DOCUMENT SECTION:
····················
Although we’re sure battery cost and volume was a deciding factor for the new partnership, we’re also guessing that LG Chem’s latest battery technology — which it promised last year would soon make a super energy-dense battery pack capable of providing at least 200 miles of range per charge.

Far more advanced than its previous battery technology, this wonder battery pack is likely to find itself into Chevrolet’s upcoming 2017 Bolt electric car. We’re sure it may find itself into other automaker’s cars too, and Daimler could very well be at the top of the list.

That’s because while the Smart ForTwo’s compact dimensions and tall body are best suited to an electric rather than internal-combustion engine setup, its tiny frame means that space really is limited for an on-board battery pack.

The result? To date, the Smart ForTwo ED has remained very much a city car thanks to its limited battery capacity.
····················
SUPPLIED INFORMATION:
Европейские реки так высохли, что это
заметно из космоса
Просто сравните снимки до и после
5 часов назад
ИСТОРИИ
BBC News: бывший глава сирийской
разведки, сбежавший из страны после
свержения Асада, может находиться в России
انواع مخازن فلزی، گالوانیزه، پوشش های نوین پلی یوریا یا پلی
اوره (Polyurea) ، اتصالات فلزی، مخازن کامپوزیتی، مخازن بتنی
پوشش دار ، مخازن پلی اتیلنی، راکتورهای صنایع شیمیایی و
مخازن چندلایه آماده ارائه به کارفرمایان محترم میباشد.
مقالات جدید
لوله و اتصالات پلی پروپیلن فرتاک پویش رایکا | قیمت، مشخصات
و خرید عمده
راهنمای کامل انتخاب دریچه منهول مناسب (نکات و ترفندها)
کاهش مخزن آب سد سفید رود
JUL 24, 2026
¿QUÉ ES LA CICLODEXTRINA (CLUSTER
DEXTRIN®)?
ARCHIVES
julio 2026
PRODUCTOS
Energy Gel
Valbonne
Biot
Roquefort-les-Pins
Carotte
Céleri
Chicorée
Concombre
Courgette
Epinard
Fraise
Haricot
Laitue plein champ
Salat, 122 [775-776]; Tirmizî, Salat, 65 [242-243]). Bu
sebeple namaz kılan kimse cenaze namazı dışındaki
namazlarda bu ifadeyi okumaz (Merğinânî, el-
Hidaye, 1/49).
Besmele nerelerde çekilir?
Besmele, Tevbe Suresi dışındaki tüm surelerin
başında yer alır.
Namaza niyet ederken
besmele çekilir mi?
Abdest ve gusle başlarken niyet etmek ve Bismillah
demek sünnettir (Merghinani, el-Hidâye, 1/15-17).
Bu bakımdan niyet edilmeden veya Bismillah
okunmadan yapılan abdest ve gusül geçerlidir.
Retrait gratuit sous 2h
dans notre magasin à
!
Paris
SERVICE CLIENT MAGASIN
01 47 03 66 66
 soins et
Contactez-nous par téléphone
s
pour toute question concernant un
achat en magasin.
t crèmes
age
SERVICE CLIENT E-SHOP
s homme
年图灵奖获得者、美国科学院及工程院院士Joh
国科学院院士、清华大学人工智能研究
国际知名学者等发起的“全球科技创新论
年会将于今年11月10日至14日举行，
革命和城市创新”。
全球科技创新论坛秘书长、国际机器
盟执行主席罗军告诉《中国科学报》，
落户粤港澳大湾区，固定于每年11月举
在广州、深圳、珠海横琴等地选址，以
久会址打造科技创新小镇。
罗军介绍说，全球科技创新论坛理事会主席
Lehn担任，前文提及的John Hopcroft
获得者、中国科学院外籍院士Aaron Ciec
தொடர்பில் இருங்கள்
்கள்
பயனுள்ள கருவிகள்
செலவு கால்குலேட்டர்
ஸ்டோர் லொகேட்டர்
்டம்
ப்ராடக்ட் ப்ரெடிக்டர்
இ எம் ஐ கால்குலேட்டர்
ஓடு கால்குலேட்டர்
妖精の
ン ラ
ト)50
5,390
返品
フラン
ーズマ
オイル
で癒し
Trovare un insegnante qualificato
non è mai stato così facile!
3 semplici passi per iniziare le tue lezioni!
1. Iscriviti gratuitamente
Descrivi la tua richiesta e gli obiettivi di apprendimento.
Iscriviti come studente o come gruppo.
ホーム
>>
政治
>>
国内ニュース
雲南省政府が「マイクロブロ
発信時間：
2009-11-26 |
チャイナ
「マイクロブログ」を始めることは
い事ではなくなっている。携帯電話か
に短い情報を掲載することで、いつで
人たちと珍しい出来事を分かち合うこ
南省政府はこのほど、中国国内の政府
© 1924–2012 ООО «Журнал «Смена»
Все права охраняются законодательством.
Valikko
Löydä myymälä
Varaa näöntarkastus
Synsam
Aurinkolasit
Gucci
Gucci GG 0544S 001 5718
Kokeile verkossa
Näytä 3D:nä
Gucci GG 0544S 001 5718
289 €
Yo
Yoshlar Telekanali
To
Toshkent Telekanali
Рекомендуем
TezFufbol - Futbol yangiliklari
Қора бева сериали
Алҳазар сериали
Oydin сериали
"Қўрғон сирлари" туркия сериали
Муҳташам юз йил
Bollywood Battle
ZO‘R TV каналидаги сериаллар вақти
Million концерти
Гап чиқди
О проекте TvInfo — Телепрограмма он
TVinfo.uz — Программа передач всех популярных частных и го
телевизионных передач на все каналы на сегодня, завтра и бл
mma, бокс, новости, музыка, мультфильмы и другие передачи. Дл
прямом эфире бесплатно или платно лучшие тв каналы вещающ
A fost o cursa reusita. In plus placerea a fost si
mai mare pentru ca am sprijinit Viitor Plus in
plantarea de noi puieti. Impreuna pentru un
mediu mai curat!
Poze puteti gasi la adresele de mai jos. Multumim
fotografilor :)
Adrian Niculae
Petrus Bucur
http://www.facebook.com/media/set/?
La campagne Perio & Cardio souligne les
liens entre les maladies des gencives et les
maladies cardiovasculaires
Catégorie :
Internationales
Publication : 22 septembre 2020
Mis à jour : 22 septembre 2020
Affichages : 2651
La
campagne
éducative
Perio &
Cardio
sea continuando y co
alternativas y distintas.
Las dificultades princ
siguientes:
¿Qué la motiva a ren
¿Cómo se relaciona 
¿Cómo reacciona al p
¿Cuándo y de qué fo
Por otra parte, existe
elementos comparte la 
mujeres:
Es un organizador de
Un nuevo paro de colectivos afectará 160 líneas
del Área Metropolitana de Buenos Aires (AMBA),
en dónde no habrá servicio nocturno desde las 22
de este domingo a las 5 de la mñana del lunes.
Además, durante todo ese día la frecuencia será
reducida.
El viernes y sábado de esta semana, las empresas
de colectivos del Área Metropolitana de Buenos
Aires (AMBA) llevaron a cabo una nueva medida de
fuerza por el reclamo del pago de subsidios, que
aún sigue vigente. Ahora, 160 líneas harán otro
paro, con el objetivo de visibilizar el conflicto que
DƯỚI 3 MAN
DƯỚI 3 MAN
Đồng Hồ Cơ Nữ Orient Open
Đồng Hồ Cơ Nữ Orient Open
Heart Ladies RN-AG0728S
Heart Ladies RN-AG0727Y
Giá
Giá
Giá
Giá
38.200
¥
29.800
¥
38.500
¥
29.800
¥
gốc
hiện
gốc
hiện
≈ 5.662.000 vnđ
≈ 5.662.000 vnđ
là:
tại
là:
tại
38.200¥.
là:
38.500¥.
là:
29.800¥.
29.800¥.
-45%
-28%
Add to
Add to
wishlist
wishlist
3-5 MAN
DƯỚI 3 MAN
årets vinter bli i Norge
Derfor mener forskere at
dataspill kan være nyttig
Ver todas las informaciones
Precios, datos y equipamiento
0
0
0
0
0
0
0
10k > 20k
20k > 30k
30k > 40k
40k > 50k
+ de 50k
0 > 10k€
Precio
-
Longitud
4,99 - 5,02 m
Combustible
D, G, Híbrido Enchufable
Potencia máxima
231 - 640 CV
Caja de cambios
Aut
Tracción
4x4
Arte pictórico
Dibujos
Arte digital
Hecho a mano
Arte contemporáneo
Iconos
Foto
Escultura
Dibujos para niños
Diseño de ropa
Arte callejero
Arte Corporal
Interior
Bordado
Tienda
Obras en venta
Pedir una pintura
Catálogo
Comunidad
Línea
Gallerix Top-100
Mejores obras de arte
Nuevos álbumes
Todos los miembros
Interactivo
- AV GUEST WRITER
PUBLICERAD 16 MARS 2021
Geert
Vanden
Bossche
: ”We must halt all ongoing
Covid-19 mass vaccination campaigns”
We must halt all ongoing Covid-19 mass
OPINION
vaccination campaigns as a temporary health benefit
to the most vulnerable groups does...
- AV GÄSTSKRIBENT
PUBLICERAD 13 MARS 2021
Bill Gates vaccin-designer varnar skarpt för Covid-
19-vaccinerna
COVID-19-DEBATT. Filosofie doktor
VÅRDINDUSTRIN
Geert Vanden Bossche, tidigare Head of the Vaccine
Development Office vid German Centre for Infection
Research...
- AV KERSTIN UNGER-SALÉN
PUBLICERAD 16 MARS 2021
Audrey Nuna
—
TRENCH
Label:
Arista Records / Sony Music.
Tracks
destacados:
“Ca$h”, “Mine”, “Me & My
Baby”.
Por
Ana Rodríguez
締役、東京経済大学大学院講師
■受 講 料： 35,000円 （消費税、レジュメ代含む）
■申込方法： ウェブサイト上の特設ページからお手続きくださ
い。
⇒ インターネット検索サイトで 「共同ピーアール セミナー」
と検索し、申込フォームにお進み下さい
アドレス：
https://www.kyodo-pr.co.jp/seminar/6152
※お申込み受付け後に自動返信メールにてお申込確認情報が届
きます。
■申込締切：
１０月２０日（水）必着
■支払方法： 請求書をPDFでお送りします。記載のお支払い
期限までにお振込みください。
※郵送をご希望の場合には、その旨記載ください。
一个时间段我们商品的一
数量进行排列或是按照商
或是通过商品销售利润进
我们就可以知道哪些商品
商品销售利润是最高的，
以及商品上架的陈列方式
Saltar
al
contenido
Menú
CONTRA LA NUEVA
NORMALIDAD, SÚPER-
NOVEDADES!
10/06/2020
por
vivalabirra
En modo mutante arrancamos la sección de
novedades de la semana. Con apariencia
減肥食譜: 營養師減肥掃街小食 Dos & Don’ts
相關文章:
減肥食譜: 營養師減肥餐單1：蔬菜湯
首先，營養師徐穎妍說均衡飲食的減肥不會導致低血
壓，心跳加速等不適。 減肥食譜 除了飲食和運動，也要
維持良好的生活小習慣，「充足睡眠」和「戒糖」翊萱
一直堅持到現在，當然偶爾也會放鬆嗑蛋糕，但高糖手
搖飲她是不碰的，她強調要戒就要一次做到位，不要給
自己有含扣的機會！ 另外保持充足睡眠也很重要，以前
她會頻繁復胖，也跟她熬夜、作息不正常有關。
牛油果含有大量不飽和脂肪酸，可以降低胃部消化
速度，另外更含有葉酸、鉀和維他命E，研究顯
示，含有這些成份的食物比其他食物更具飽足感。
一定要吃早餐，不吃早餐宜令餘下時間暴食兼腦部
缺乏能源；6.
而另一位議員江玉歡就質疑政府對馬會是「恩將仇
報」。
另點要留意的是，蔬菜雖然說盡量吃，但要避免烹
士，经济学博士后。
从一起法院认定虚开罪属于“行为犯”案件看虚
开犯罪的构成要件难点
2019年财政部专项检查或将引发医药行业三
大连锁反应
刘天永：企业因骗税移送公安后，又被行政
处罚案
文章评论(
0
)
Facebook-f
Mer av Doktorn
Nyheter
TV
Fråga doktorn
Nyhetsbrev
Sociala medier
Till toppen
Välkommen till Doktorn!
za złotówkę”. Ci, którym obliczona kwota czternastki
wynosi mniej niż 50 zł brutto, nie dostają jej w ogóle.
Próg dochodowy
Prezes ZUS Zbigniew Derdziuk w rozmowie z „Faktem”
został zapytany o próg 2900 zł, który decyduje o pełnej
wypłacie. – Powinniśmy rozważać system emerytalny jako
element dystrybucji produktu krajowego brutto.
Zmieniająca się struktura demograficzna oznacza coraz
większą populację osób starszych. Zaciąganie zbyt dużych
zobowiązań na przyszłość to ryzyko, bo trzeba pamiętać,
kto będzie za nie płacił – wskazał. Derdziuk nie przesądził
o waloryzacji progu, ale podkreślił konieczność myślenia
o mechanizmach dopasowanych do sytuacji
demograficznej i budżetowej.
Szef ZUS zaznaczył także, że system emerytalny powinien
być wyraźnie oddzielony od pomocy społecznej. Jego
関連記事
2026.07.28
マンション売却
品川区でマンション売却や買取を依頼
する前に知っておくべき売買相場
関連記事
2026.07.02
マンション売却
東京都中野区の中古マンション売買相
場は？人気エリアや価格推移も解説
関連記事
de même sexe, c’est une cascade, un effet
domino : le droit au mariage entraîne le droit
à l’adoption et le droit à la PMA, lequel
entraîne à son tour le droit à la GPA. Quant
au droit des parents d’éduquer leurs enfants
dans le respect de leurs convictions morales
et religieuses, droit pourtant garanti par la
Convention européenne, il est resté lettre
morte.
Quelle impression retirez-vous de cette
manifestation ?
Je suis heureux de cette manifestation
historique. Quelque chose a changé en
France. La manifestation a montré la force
····················
Extend the piece on LG Chem's battery technology and the Smart ForTwo, starting right after its last sentence.

EXERCISE ANSWER:
A super-compact, energy-dense battery pack built on LG Chem’s next-generation technology could change that however, enabling perhaps a range in excess of 100 miles per charge.

Using such a pack could also explain why Daimler made the decision to delay the rollout of an electric model based on the all-new 2015 Smart ForTwo and Smart ForFour models as it would give LG Chem time to fully refine its next-gen battery technology ahead of mass production.

We also note too that the all-new platform on which the 2016 gasoline Smart range is built upon — and on which the 2017 Smart ForTwo EV will be based — has been jointly developed with the Renault-Nissan alliance.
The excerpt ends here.